The building was designed by New York–based architecture firm Palmer & Hornbostel in 1910, after winning a nationwide design competition. The building, constructed in the Beaux-Arts style, resembles a "rectangular wedding cake". It consists of three tiers. The bottom tier serves the foundation. It is three stories high and houses the mayor's office, the city council chamber, hearing rooms, and a police station with a firing range below in the basement. The thinner second tier follows; it is a ten-story office tower. The top floor of this section (the 12th floor) houses a 36-cell jail with an outdoor yard that has gone unused since the 1960s. Above the second tier is the two-story podium with a clock tower on top. The exterior is built of white granite and terra cotta, while the inside is built of white and black marble. The building was nicknamed "Mayor Mott's wedding cake" after former Oakland Mayor Frank Kanning Mott, a key player in passing the bond to pay for the new City Hall, who was married the same year construction began.

In 1983, the Oakland City Hall was added to the National Register of Historic Places.

After the 1989 Loma Prieta earthquake, the building suffered from major structural damage and was immediately closed down.

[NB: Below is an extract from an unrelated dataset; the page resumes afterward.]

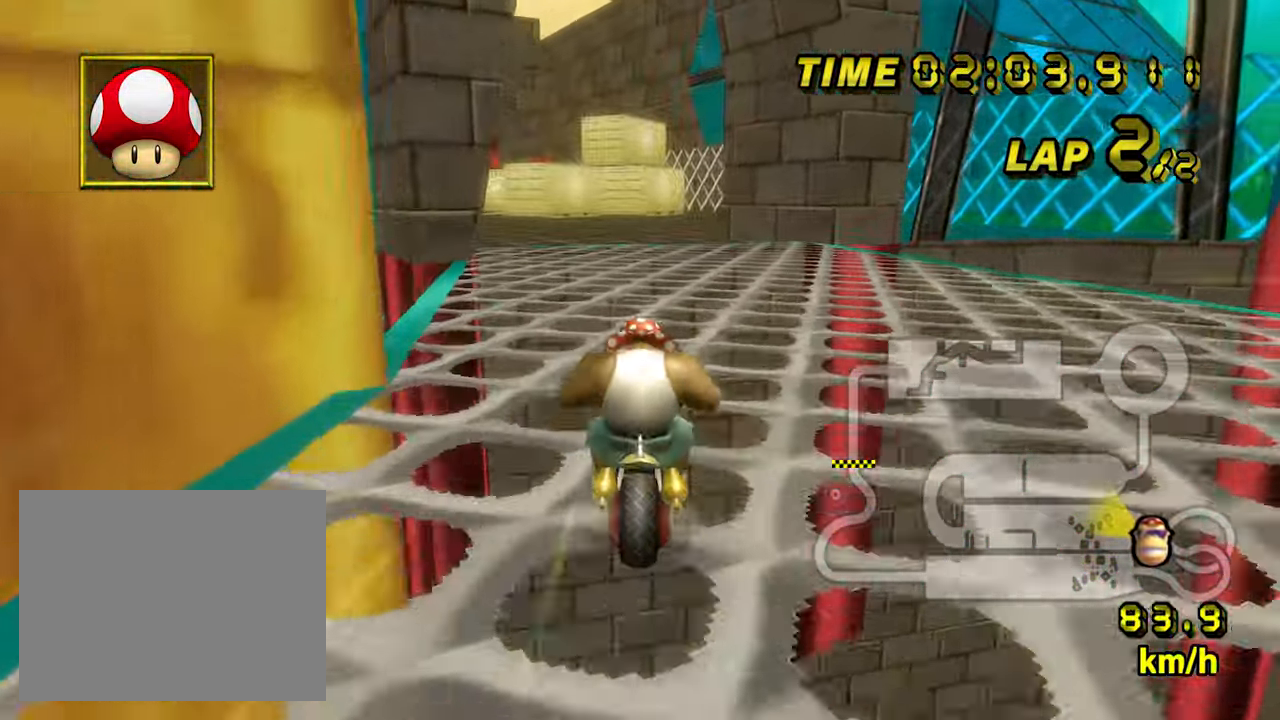
{"dt_ms": 500, "buttons": ["A", "B"], "left_stick": "right", "events": [[150, "left_stick", "left"], [400, "left_stick", "right"]]}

Instead of tearing it down and replacing it with a newer building, city leaders decided to retrofit it seismically. To do so, steel columns in the foundation were cut and they were replaced by rubber bearings. Steel beams were added to support the steel structure and concrete walls were added to support existing walls. The building can now move laterally 18-20 inches in an earthquake. The city hall was repaired along with the downtown revitalization project of building new office buildings. The repair project cost $85 million.